(Stored data entries)
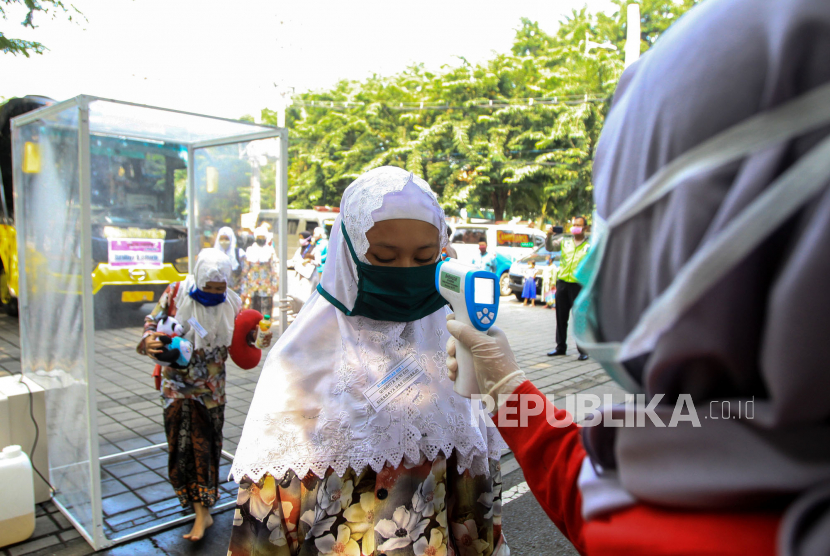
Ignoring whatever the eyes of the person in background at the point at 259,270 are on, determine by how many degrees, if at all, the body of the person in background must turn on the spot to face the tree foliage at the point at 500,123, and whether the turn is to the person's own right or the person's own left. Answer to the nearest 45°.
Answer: approximately 135° to the person's own left

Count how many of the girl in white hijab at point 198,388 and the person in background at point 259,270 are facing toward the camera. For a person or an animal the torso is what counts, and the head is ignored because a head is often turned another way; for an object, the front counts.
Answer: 2

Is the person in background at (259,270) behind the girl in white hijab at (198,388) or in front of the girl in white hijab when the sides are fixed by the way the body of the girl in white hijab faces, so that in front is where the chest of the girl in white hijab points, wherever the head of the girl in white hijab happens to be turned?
behind

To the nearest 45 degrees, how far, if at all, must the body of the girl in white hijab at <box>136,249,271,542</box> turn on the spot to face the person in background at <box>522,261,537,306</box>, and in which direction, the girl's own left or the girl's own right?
approximately 135° to the girl's own left

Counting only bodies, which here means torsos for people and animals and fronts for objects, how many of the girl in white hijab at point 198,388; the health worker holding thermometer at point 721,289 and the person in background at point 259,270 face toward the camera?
2
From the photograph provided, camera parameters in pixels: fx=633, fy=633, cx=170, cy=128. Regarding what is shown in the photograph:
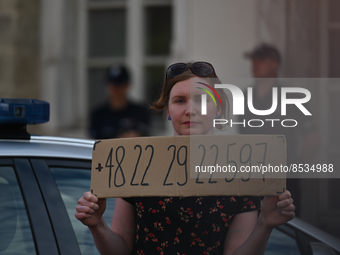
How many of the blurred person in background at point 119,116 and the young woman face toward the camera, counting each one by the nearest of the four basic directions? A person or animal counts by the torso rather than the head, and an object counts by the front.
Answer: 2

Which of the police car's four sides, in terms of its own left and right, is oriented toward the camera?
right

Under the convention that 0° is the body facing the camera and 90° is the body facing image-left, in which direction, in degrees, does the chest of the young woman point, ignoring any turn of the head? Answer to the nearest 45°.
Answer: approximately 0°

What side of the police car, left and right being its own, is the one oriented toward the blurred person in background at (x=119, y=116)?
left

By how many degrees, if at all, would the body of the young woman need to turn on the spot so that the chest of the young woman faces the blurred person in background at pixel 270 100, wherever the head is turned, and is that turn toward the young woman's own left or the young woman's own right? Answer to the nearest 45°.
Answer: approximately 180°

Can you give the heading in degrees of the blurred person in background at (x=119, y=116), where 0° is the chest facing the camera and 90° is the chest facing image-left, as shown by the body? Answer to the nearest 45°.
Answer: approximately 0°

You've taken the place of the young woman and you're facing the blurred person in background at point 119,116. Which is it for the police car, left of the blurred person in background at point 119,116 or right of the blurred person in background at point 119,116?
left

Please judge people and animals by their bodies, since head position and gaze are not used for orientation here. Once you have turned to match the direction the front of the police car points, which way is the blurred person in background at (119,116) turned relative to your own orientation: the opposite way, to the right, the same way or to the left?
to the right

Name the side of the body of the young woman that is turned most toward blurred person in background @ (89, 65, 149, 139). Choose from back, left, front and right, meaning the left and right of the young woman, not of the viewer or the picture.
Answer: back
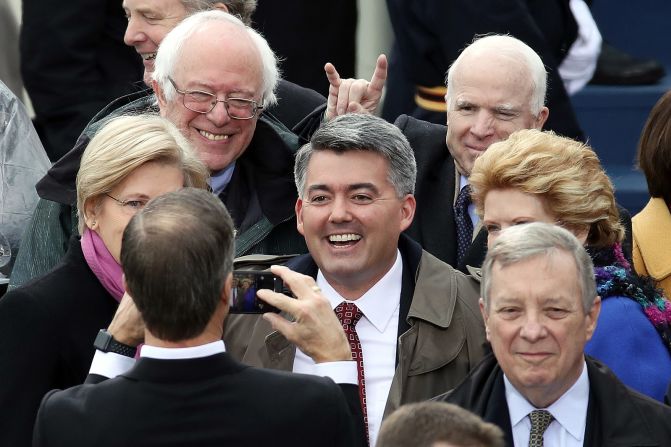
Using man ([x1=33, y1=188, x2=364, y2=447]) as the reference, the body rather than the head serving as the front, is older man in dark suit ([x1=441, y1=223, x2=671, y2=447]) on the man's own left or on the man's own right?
on the man's own right

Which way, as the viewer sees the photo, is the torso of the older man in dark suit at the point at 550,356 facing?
toward the camera

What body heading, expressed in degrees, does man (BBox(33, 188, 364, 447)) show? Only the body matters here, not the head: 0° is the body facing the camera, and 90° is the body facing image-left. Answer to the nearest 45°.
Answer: approximately 180°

- [What you are asked to do]
Put all the items above into a Markdown table with two columns, Row and Item line: one line of text per row, numbered in order, with blank lines left out. Omit the pictures.

- [Your solution]
| Row | Item line |
|---|---|
| 1 | Ignoring whatever the eyes of the person in background at the point at 259,270 are on, determine by how many degrees, if at all, the body of the person in background must turn on the spot to face the tree foliage at the point at 500,123, and whether the turn is to the person's own right or the person's own left. Answer to the nearest 45°. |
| 2 | Answer: approximately 135° to the person's own left |
| 3 | Count how many of the girl in white hijab at point 198,388 and the person in background at point 259,270 are facing toward the camera. For a person or an animal the torso is what counts, and the head is ignored because a head is often turned another way; for an object, the front counts. |
| 4 | Answer: 2 |
| 5 | Is the person in background at (259,270) behind the girl in white hijab at (198,388) or in front of the girl in white hijab when the sides are fixed by the way the body of the girl in white hijab faces, so that in front is where the chest of the girl in white hijab points, wherever the head of the girl in white hijab happens to be turned? |
| 6 | behind |
| 7 | To the nearest 45 degrees, how far, if at all, must the body of the girl in white hijab at <box>136,249,271,542</box> turn on the spot to face the person in background at <box>522,261,537,306</box>, and in which direction, the girl's own left or the girl's own right? |
| 8 | approximately 135° to the girl's own left |
| 9 | Counting only bodies, which here means torsos for people and animals and fronts for objects, how many of the girl in white hijab at point 198,388; the health worker holding thermometer at point 721,289 and the person in background at point 259,270 face toward the camera? |
| 10 | 2 |
| 11 | From the photograph provided, camera parameters in pixels: fx=633, fy=633, cx=170, cy=128. Regarding what is shown in the photograph: |
| 12 | How many of the blurred person in background at point 119,116 and the young woman face toward the camera, counting each one by the nearest of the four basic directions? A person or animal counts by the torso rather than the head, and an object counts by the front. |
| 13 | Answer: 2 |
| 14 | Which of the police car's four sides, in terms of its own left and right, is oriented toward the camera? |
| 15 | right |
| 16 | Under the convention that 0° is the body facing the camera and 90° is the body facing image-left, in which direction, in degrees, does the chest of the young woman point, ignoring any turn of the head? Answer to the nearest 45°. |
| 17 | Answer: approximately 0° |
| 18 | What side of the police car, left and right being its own, is the one oriented toward the blurred person in background at (x=119, y=116)? |
| 19 | left |
| 20 | By how many degrees, if at all, would the body of the young woman need to turn on the spot so that the chest of the young woman faces the blurred person in background at pixel 270 100, wherever the head is turned, and is that turn toward the young woman's own left or the young woman's own right? Answer to the nearest 45°. |
| 21 | Answer: approximately 180° |
| 22 | Can you give the heading in degrees of the blurred person in background at (x=119, y=116), where 0° is the chest facing the camera and 90° is the chest facing image-left, as shown by the body? Answer to the nearest 45°. |
| 23 | Answer: approximately 0° |
| 24 | You've taken the place of the young woman and you're facing the blurred person in background at point 119,116. Which is it for the police car, left of the blurred person in background at point 119,116 or right of the blurred person in background at point 119,116? |
| 25 | left |
| 26 | Please judge people and animals by their bodies, since head position and gaze are not used for orientation here. Once you have turned to match the direction the front of the police car points, which way is the blurred person in background at (119,116) turned relative to your own orientation: the opposite way, to the right, the same way or to the left? |
| 27 | to the right |
| 28 | Name the side of the body of the young woman that is turned most toward blurred person in background @ (89, 65, 149, 139). Choose from back, left, front and right, meaning the left and right of the young woman, not of the viewer or the picture. |
| 29 | Answer: back |
| 30 | Using man ([x1=33, y1=188, x2=364, y2=447]) as the reference, the body rather than the head serving as the front, is older man in dark suit ([x1=441, y1=223, x2=671, y2=447]) on the man's own left or on the man's own right? |
| 31 | on the man's own right |
| 32 | Which way, as the viewer sees the photo, is the torso of the older man in dark suit at the point at 550,356 facing? |
| 33 | toward the camera |
| 34 | What body heading, expressed in degrees, does man (BBox(33, 188, 364, 447)) show? Only the body matters here, not the head: 0° is the body facing the camera, and 90° is the body facing image-left. Answer to the nearest 45°. |
| 35 | Answer: approximately 180° |